The extension follows 16 months of actual research and pilot programs across five countries, with results that are hard to argue with. Transaction fees dropped from 10% to 2%, and payment delivery hit 100% reliability, even in areas with essentially zero internet connectivity.

From pilot programs to permanent infrastructure

The initial partnership kicked off on January 27, 2025, with a straightforward goal: figure out whether blockchain could make humanitarian aid delivery cheaper, faster, and more reliable. The answer, based on pilots in Haiti, Kenya, Syria, Guatemala, and The Gambia, appears to be yes on all three counts.

The Syria results are particularly striking. In Aleppo, where connectivity is minimal at best, the Stellar network successfully delivered cash-for-work stipends with perfect reliability.

The fee reduction alone tells a compelling story. Cutting transaction costs from 10% to 2% means that for every $1 million in aid disbursed, an additional $80,000 actually reaches recipients instead of evaporating into the financial plumbing.

The extended partnership now shifts focus from proving the concept to making it routine. That means governance frameworks, operational safeguards, and integration into UNDP’s country offices worldwide.

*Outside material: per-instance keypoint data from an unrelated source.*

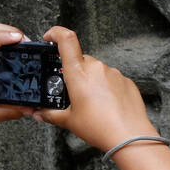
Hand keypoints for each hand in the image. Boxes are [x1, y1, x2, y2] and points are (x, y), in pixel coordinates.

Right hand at [33, 26, 156, 151]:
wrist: (129, 136)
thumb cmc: (101, 127)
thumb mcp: (69, 121)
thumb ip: (51, 114)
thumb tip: (39, 114)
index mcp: (79, 73)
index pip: (66, 40)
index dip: (56, 33)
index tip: (50, 36)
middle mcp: (97, 68)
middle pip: (81, 60)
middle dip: (75, 73)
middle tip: (74, 93)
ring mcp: (113, 73)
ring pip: (97, 71)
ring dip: (92, 82)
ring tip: (93, 104)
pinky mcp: (126, 81)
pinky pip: (112, 79)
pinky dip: (107, 88)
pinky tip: (106, 106)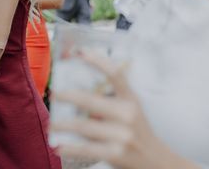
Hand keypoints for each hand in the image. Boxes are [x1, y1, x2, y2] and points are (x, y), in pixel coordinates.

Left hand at [51, 54, 168, 168]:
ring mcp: (121, 135)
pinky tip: (59, 146)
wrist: (157, 162)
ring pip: (83, 125)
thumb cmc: (138, 132)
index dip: (97, 60)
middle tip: (54, 94)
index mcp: (130, 100)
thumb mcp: (131, 110)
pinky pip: (86, 148)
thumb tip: (77, 94)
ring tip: (51, 124)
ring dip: (62, 124)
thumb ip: (111, 100)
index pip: (115, 74)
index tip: (79, 52)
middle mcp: (127, 114)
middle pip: (89, 100)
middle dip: (66, 96)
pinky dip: (70, 147)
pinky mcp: (115, 153)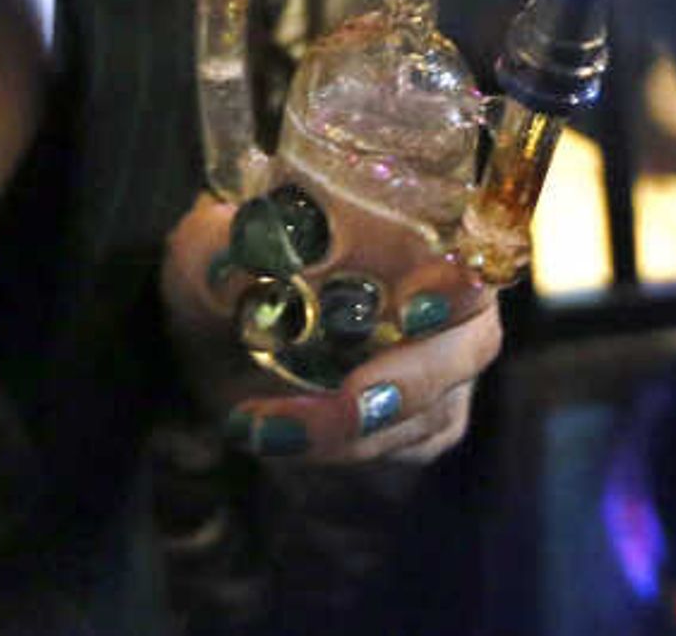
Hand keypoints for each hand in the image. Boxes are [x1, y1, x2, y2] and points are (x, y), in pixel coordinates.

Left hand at [158, 194, 504, 465]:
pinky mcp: (424, 416)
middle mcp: (441, 290)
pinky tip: (279, 437)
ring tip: (268, 427)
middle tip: (348, 403)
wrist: (216, 335)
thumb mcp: (203, 252)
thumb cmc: (224, 269)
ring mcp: (439, 359)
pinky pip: (411, 444)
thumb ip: (217, 252)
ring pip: (437, 407)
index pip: (470, 243)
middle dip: (411, 380)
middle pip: (472, 340)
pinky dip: (346, 449)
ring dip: (357, 429)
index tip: (410, 311)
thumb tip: (234, 268)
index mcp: (406, 225)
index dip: (458, 282)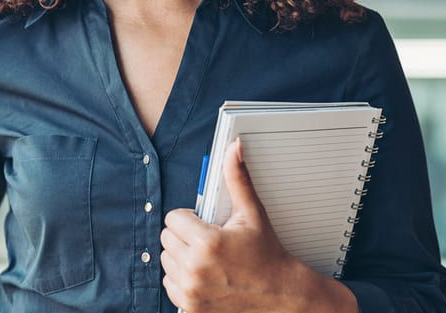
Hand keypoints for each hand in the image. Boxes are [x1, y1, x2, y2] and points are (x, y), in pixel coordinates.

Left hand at [159, 137, 358, 312]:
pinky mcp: (189, 307)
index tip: (204, 223)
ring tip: (206, 258)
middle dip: (184, 235)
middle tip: (207, 240)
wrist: (280, 294)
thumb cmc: (266, 254)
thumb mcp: (252, 213)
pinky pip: (168, 283)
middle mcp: (195, 269)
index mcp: (207, 243)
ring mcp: (191, 291)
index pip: (172, 218)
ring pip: (165, 260)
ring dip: (180, 256)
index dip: (189, 217)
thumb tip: (234, 148)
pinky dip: (180, 278)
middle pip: (166, 238)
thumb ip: (237, 178)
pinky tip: (203, 275)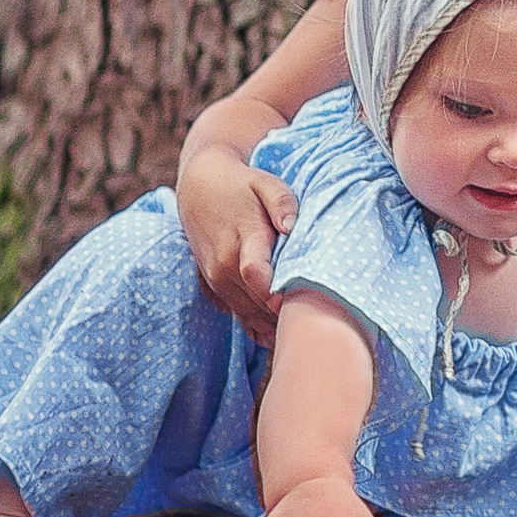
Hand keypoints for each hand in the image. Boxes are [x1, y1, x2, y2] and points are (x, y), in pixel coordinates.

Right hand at [181, 144, 297, 344]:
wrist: (198, 188)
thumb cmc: (241, 185)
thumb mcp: (265, 184)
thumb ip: (282, 202)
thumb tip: (291, 226)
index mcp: (242, 240)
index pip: (257, 275)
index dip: (278, 294)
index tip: (304, 301)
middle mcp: (224, 266)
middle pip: (257, 304)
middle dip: (285, 315)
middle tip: (318, 319)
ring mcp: (217, 279)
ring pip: (248, 314)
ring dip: (273, 324)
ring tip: (304, 328)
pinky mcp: (214, 286)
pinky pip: (237, 314)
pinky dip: (257, 325)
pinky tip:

Building institutional credibility for blockchain

SDF is a founding member of UNDP’s Blockchain Advisory Group, which launched on June 3, 2026, with participation from 26 organizations.

The Stellar network also has prior institutional credibility in the humanitarian space. UNHCR, the UN’s refugee agency, has been using Stellar Aid Assist for cash-based interventions in Ukraine since 2022.

What this means for crypto investors

For the broader crypto market, institutional adoption stories like this one carry weight that speculative narratives can’t match. When a UN agency with operations in over 170 countries commits to operationalizing blockchain payments, it validates the technology stack in ways that matter to regulators, enterprise buyers, and traditional finance players watching from the sidelines.

The 26-organization Blockchain Advisory Group also bears watching. As these organizations develop shared governance frameworks for blockchain-based payments, they’re effectively building the regulatory and operational playbook that other institutions will reference. Early participation in that standard-setting process gives Stellar and its ecosystem partners a meaningful voice in how blockchain-based financial infrastructure gets built at scale.